Rev. Andrew Wesley, a Cree priest who runs the urban native ministry of Toronto’s Church of the Redeemer, also raised the issue of missing records, citing his own experience.
“I myself requested for my records and received a letter saying I never did attend the residential schools,” said Mr. Wesley. “But I did my time for 10 years.” Mr. Wesley attended the Anglican-run Bishop Horden Hall residential school in Moose Fort, Moose Factory, and the Roman-Catholic-run St. Anne residential school in Fort Albany, both in northern Ontario. Mr. Wesley, who said he suffered abuse in residential schools, said he at least has a copy of a school report card, which had been received and kept by his parents. There are many others who have absolutely nothing, he said.
Two other objectors raised the issue of missing students who never returned from the schools and whose parents wonder, to this day, what became of them. The issue of missing students is not mentioned in the agreement.
“Nobody has mentioned the children that passed away or weren’t sent home. Some weren’t even registered,” a teary-eyed Shirley Roach said. “There should be a recognition of them because they were there and their parents never saw them again. They never came home.”
Other objections focused on the amount of the CEP (the agreement provides a payment of $10,000 plus $3,000 for each additional year spent in residential school), which some referred to as “unjust” and “not enough to compensate for the pain” that they went through. There were an additional 100 written objections submitted to the Ontario court.
In response, government lawyers said that the amount was “the best we could get” and was a “step in the right direction.”
During the hearing, Justice Winkler clarified a concern raised by some former students who said that lawyers had informed them that aging claimants who received the advance CEP payment of $8,000 are to repay the money in the event that the agreement is not finalized. The agreement must be approved by nine provincial courts to become final (Ontario’s was the first court to examine the deal).
“No one is required to pay the $8,000 back. It’s a demonstration of good will,” said the government lawyers, in response to a query made by Justice Winkler.
At the hearing, one of the government’s lawyers, Paul Vickery, presented Justice Winkler with an affidavit that set out the government’s plan for achieving the agreement’s goal of having 2,500 hearings each year for cases involving physical and sexual abuse that will undergo the Independent Assessment Process (IAP). Earlier, Justice Winkler had questioned how “realistic” the goal was.
The affidavit specified the government’s “current planning assumptions,” which include the hiring of 445 people to implement the process.
“I was very glad to hear him (Mr. Vickery) talk about how the IAP was going to be administered. I, too, had concerns,” said Ellie Johnson, former acting general secretary, who represented the Anglican Church of Canada in negotiations for the revised agreement.
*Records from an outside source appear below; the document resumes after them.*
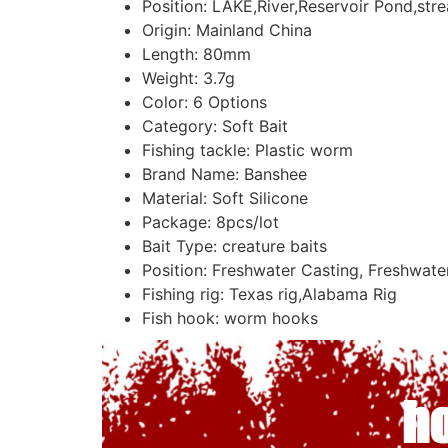
Position:
LAKE,River,Reservoir Pond,str
Origin:
Mainland China
Length:
80mm
Weight:
3.7g
Color:
6 Options
Category:
Soft Bait
Fishing tackle:
Plastic worm
Brand Name:
Banshee
Material:
Soft Silicone
Package:
8pcs/lot
Bait Type:
creature baits
Position:
Freshwater Casting, Freshwater 
Fishing rig:
Texas rig,Alabama Rig
Fish hook:
worm hooks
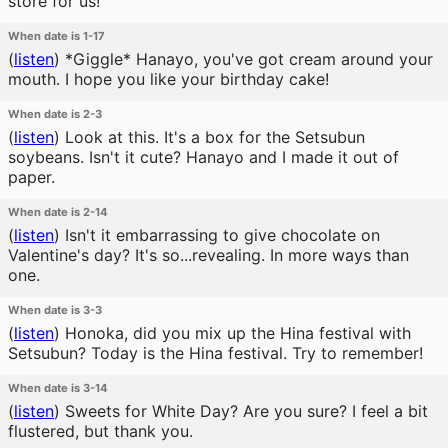
store for us!
When date is 1-17
(
listen
)
*Giggle* Hanayo, you've got cream around your
mouth. I hope you like your birthday cake!
When date is 2-3
(
listen
)
Look at this. It's a box for the Setsubun
soybeans. Isn't it cute? Hanayo and I made it out of
paper.
When date is 2-14
(
listen
)
Isn't it embarrassing to give chocolate on
Valentine's day? It's so...revealing. In more ways than
one.
When date is 3-3
(
listen
)
Honoka, did you mix up the Hina festival with
Setsubun? Today is the Hina festival. Try to remember!
When date is 3-14
(
listen
)
Sweets for White Day? Are you sure? I feel a bit
flustered, but thank you.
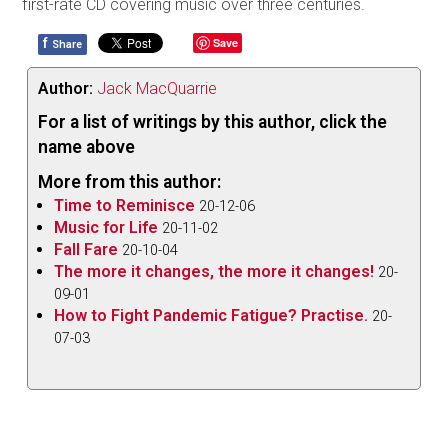
first-rate CD covering music over three centuries.
f
Save
Share
Author:
Jack MacQuarrie
For a list of writings by this author, click the
name above
More from this author:
Time to Reminisce
20-12-06
Music for Life
20-11-02
Fall Fare
20-10-04
The more it changes, the more it changes!
20-
09-01
How to Fight Pandemic Fatigue? Practise.
20-
07-03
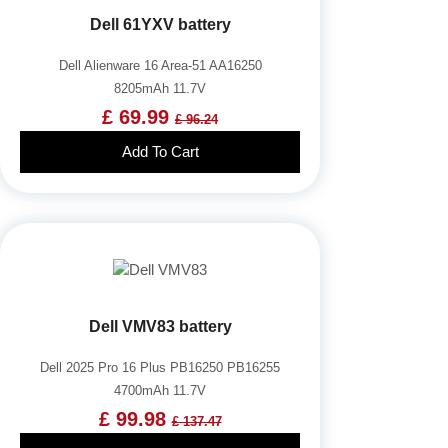
Dell 61YXV battery
Dell Alienware 16 Area-51 AA16250
8205mAh 11.7V
£ 69.99
£ 96.24
Add To Cart
Dell VMV83 battery
Dell 2025 Pro 16 Plus PB16250 PB16255
4700mAh 11.7V
£ 99.98
£ 137.47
But Ms. Johnson said the affidavit did not address the issue of missing student records. She called the situation “very unfair” and said that while CEP claimants may appeal a national administration committee, those who have filed for advance payment have no such recourse.
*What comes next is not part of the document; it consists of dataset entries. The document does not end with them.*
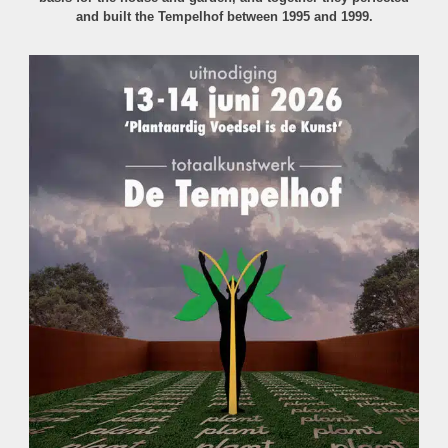
and built the Tempelhof between 1995 and 1999.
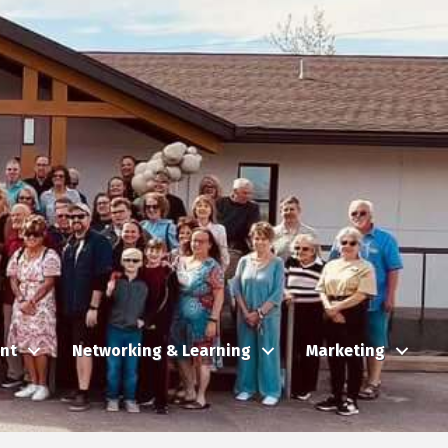
nt
Networking & Learning
Marketing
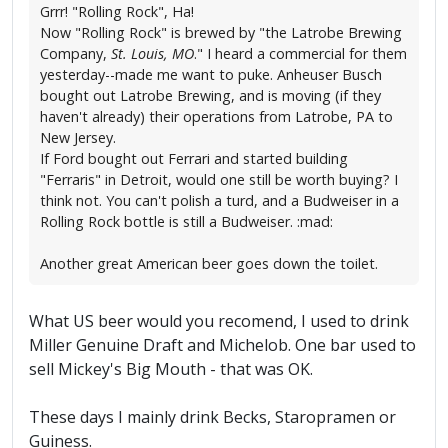
Grrr! "Rolling Rock", Ha!
Now "Rolling Rock" is brewed by "the Latrobe Brewing
Company,
St. Louis, MO
." I heard a commercial for them
yesterday--made me want to puke. Anheuser Busch
bought out Latrobe Brewing, and is moving (if they
haven't already) their operations from Latrobe, PA to
New Jersey.
If Ford bought out Ferrari and started building
"Ferraris" in Detroit, would one still be worth buying? I
think not. You can't polish a turd, and a Budweiser in a
Rolling Rock bottle is still a Budweiser. :mad:
Another great American beer goes down the toilet.
What US beer would you recomend, I used to drink
Miller Genuine Draft and Michelob. One bar used to
sell Mickey's Big Mouth - that was OK.
These days I mainly drink Becks, Staropramen or
Guiness.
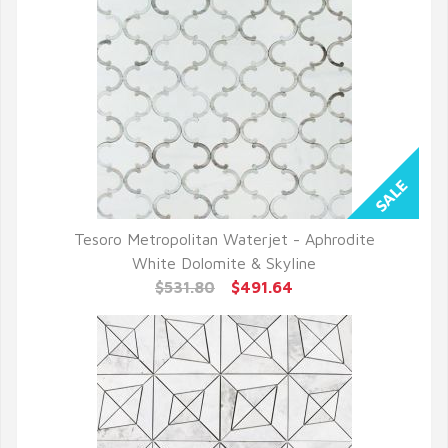
Tesoro Metropolitan Waterjet - Aphrodite
QUICK VIEW
White Dolomite & Skyline
$531.80
$491.64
“One of our jobs is to be ready with our (church) records if the attendance records are not found. There might be photographs that can help. People will need alternatives,” she said in an interview.
At the end of the hearing, Justice Winkler thanked the former students who aired their views on the agreement. “It was difficult for you to say what you said today. I don’t know whether I could have the ability to do the same and I admire you for that,” he said.
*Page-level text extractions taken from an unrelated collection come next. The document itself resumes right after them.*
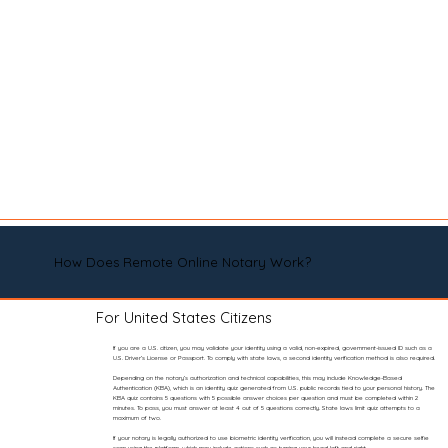
How Does Remote Online Notary Work?
For United States Citizens
If you are a U.S. citizen, you may validate your identity using a valid, non-expired, government-issued ID such as a
U.S. Driver’s License or Passport. To comply with state laws, a second identity verification method is also required.
Depending on the notary’s authorization and technical capabilities, this may include Knowledge-Based
Authentication (KBA), which is an identity quiz generated from U.S. public records tied to your personal history. The
KBA quiz contains 5 questions with 5 possible answer choices per question and must be completed within 2
minutes. To pass, you must answer at least 4 out of 5 questions correctly. State laws limit quiz attempts to a
maximum of two.
If your notary is legally authorized to use biometric identity verification, you will instead complete a secure selfie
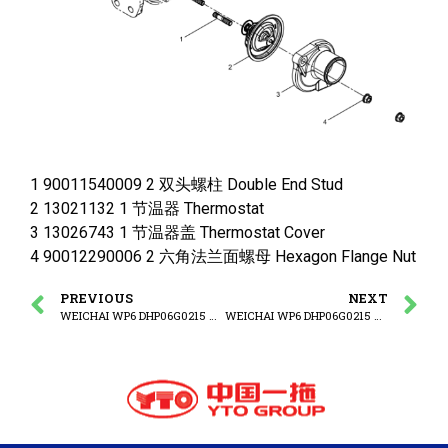
1 90011540009 2 双头螺柱 Double End Stud
2 13021132 1 节温器 Thermostat
3 13026743 1 节温器盖 Thermostat Cover
4 90012290006 2 六角法兰面螺母 Hexagon Flange Nut
PREVIOUS
NEXT
WEICHAI WP6 DHP06G0215 WP6G125E3 ENGINE Middle Filling Block Group
WEICHAI WP6 DHP06G0215 WP6G125E3 ENGINE Fan Bracket Group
He also thanked the lawyers for both plaintiffs and defendants for having achieved the “gargantuan task” of coming to an agreement that includes a $1.9-billion compensation package for an estimated 86,000 claimants.
Justice Winkler said he was not certain whether to issue his ruling on the agreement before or after the eight other courts are done with their own hearings. The last hearing is scheduled Oct. 17 at the Supreme Court of the Yukon.